▶ _Provided passage_
Lec 1

作者: 往日未尝认真 | 来源:发表于2017-05-20 13:56 被阅读0次

6.824 2015 Lecture 1: Introduction and lab overview

6.824: Distributed Systems Engineering

What is a distributed system?

multiple networked cooperating computers

Examples: Internet E-Mail, Athena file server, Google MapReduce, etc.

Why distribute?

to connect physically separate entities

to achieve security via physical isolation

to tolerate faults via replication at separate sites

to increase performance via parallel CPUs/mem/disk/net

But:

complex, hard to debug

new classes of problems, e.g. partial failure (did server accept my e-mail?)

advice: don't distribute if a central system will work

Why take this course?

interesting -- hard problems, non-obvious solutions

active research area -- lots of progress + big unsolved problems

used by real systems -- driven by the rise of big Web sites

hands-on -- you'll build a real system in the labs

COURSE STRUCTURE

http://pdos.csail.mit.edu/6.824

Course components:

Lectures about big ideas, papers, labs

Readings: research papers as case studies

please read papers before class

otherwise boring, and you can't pick it up by listening

each paper has a question for you to answer

and you should think of a question you would like to have answered

submit question&answer before class, one or two paragraphs

Mid-term exam in class, and final exam

Labs: build increasingly sophisticated fault-tolerant services

First lab is due on Monday

For PhD students, you can substitute a small research project for 5th lab

talk to us

TAs: Steven Allen, Rohan Mahajan, Steven Valdez

answer questions about material

help you with labs

will post office hours

MAIN TOPICS

Example:

a shared file system, so users can cooperate, like Athena's AFS

lots of client computers

[diagram: clients, network, vague set of servers]

Topic: architecture

What interface?

Clients talk to servers -- what do they say?

File system (files, file names, directories, &c)?

Disk blocks, with FS in client?

Separate naming + file servers?

Separate FS + block servers?

Single machine room or unified wide area system?

Wide-area more difficult.

Transparent?

i.e. should it act exactly like a local disk file system?

or is it OK if apps/users have to cope with distribution,

e.g. know what server files are on, or deal with failures.

Client/server or peer-to-peer?

All these interact w/ performance, usefulness, fault behavior.

Topic: implementation

How to simplify network communication?

Can be messy (msg formatting, re-transmission, host names, &c)

Frameworks can help: RPC, MapReduce, &c

How to cope with inherent concurrency?

Threads, locks, &c.

Topic: performance

Distribution can hurt: network b/w and latency bottlenecks

Lots of tricks, e.g. caching, concurrency, pre-fetch

Distribution can help: parallelism, pick server near client

Idea: scalable design

Nx servers -> Nx total performance

Need a way to divide the load by N

Divide data over many servers ("sharding" or "partitioning")

By hash of file name?

By user?

▶ _Extracted information_
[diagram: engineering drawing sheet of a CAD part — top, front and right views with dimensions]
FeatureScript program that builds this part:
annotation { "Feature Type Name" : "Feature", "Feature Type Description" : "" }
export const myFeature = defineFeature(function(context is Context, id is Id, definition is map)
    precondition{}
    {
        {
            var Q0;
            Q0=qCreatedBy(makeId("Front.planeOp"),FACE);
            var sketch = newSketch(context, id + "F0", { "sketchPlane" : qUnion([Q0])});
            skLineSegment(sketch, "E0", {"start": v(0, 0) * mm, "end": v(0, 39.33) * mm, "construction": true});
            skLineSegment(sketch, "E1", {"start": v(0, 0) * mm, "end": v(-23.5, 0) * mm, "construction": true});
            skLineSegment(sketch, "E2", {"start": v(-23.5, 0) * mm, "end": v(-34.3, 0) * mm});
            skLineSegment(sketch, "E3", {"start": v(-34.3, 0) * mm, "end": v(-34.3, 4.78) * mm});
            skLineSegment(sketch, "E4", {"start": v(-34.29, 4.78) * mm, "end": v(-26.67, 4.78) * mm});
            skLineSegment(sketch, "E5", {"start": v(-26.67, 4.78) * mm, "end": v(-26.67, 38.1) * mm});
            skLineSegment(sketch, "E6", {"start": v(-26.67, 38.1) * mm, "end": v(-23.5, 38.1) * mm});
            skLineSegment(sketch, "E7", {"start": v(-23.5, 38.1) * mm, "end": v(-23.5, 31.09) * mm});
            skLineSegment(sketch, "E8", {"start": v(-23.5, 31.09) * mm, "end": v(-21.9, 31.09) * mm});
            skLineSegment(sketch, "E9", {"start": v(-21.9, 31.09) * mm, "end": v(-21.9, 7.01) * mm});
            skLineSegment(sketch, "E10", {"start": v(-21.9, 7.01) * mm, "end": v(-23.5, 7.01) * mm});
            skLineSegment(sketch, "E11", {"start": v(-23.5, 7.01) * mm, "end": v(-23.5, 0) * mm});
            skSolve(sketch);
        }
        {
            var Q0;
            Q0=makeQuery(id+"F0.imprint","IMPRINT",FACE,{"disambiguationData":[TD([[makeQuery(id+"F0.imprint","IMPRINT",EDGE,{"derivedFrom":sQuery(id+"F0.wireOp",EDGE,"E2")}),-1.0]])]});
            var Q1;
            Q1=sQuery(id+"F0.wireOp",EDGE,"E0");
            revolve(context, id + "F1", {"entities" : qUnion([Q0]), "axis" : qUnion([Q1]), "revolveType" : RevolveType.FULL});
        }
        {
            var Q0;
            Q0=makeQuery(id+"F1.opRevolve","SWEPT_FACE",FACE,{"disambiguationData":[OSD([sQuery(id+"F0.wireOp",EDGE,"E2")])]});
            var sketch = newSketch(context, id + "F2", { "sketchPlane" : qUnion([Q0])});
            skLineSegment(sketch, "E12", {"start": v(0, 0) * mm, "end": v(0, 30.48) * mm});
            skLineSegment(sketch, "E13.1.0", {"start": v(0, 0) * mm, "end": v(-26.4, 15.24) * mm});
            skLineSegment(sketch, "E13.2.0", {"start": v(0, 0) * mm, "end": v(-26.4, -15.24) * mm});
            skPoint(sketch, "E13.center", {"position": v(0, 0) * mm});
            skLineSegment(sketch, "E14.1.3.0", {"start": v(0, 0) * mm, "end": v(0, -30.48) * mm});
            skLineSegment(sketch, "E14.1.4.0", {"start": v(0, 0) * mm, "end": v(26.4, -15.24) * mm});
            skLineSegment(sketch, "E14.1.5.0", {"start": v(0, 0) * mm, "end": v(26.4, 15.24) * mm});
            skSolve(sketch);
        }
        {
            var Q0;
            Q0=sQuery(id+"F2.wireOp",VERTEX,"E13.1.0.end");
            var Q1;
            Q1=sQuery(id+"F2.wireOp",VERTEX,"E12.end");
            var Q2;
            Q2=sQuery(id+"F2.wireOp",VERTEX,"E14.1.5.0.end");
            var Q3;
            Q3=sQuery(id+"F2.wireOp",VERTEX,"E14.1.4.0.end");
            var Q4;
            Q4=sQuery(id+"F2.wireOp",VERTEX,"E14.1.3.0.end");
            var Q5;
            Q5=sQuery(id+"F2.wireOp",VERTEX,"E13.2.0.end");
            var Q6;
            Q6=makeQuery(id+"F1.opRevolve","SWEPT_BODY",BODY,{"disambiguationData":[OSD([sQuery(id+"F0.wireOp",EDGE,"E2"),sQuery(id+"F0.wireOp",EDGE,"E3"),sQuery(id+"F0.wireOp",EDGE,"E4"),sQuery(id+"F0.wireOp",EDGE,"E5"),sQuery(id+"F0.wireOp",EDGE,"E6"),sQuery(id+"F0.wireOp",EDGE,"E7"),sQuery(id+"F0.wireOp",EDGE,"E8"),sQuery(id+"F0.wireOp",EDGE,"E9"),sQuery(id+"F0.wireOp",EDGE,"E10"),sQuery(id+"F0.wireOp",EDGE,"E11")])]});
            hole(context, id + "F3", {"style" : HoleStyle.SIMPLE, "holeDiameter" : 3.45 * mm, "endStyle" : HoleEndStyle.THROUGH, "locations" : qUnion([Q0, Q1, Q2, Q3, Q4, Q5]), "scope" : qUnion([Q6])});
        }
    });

▶ _Given instruction_
What advice do the distributed systems lecture notes give about when to distribute? The records come from a different source than the lecture notes.

▶ _Exercise response_
Don't distribute if a central system will work.